I am trying to add wifi shield to a project that itself is already complete. It has a user interface, data collection, processing and logging. In most operations, you can navigate the user interface, make changes, while the data collection, processing and logging are done in the background (so no use of delay()).
Now I am adding wifi shield. It seems to have lots of pure delay() in the library code:
int WiFiClient::connect(IPAddress ip, uint16_t port) {
_sock = getFirstSocket();
if (_sock != NO_SOCKET_AVAIL)
{
ServerDrv::startClient(uint32_t(ip), port, _sock);
WiFiClass::_state[_sock] = _sock;
unsigned long start = millis();
// wait 4 second for the connection to close
while (!connected() && millis() - start < 10000)
delay(1);
if (!connected())
{
return 0;
}
}else{
Serial.println("No Socket available");
return 0;
}
return 1;
}
I bet I can just call ServerDrv::startClient to avoid the 10 second delay but I don't know if there are delays in the startClient. Is this very common in Ethernet/WiFi library to have lots of hard delay()? So while you are trying to connect to network, you are not supposed to tend to user inputs?!

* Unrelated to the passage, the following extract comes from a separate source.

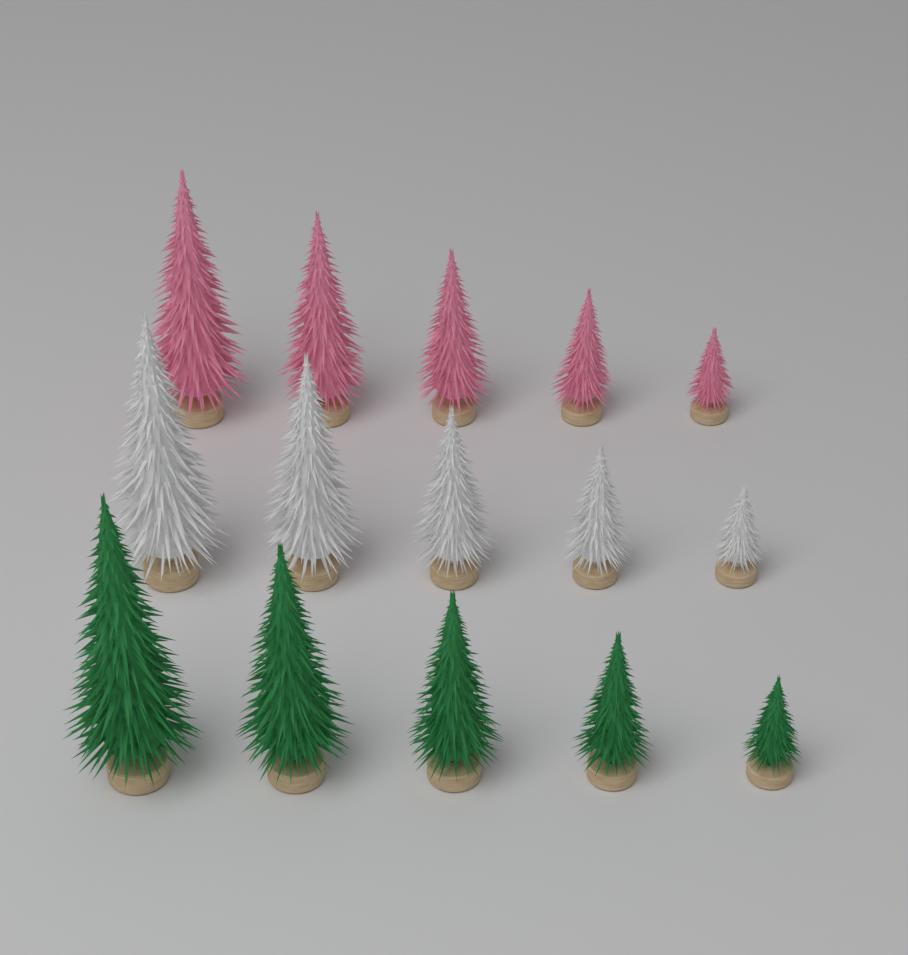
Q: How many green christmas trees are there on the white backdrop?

There is no 10 second delay unless something went wrong. But I see a lot of code here on the forum written for "perfect world". Unfortunately for me, I live in "real world". If that code did not have that 10 second timeout, it would lock up there forever if it did not establish a connection.
unsigned long start = millis();
// wait 10 second for the connection to establish IF NECESSARY
// if the connection is established immediately, there is no delay
while (!connected() && millis() - start < 10000)
delay(1);
if (!connected())
{
return 0;
}
edit: If you want to know what I mean by "perfect world" code, here is the same code function written for "perfect world".
int WiFiClient::connect(IPAddress ip, uint16_t port) {
// this will ALWAYS get a socket
_sock = getFirstSocket();
// this will ALWAYS start the client
ServerDrv::startClient(uint32_t(ip), port, _sock);
WiFiClass::_state[_sock] = _sock;
// all this will ALWAYS work ok, so return success
return 1;
}
In most operations, you can navigate the user interface, make changes, while the data collection, processing and logging are done in the background
No, you can't. There is no "foreground" or "background" process space on the Arduino. There is exactly one process space. You can have the Arduino show a menu, for instance, and do other stuff while the user studies the menu and makes a choice, but that other stuff is not happening "in the background".
I would like to see people that should know better not propagating the myth that stuff happens "in the background" on the Arduino, when it does not.
Paul, you came to conclusion to quickly. A portion of the user interface is rendered on a phi-panel, which has its own ATMEGA328, LCD, and keypad. While the user is deciding on a choice, Arduino can do its own thing in the background. The user response is then sent to serial port to be picket up. If the wifi library uses delay() the user response is not processed until the delay() is over.
For most other parts of the project, the arduino keeps a number of timers to execute small chunks of code that will not take enough time for the user to notice the delay. So if the wifi library is using delay(), then the user interface will freeze.
Thanks SurferTim. I think I might use timers and connected() together so the call to lower level wifi library function wont hang all other timed events.
While the user is deciding on a choice, Arduino can do its own thing in the background.
This presupposes a foreground process, too. The Arduino doesn't have a foreground and a background. It has a ground.
I see that you assume an absolute definition of foreground and background as parallel processes not time-division multiplexed processes. My intention was to use these terms from a user's point of view. As long as the user is not seeing a 20ms or so delay navigating the menu, all the timed codes are just happening "in the background" while the user is interacting with the menu "in the foreground". Unless there is some parallel processing, everything happens one at a time. I don't think this point helps explaining what I am doing, but I get the point.
I would like to see people that should know better not propagating the myth that stuff happens "in the background" on the Arduino, when it does not.
Hey I sometimes like myths. I heard that millis() auto increments in the 'background' without the user having to do anything. If one never calls millis() does the tree still make a sound when it falls over in the background forest?
An interrupt suspends the active executing program, runs some other code, and then resumes running the code that was running. There was no "background activity performed".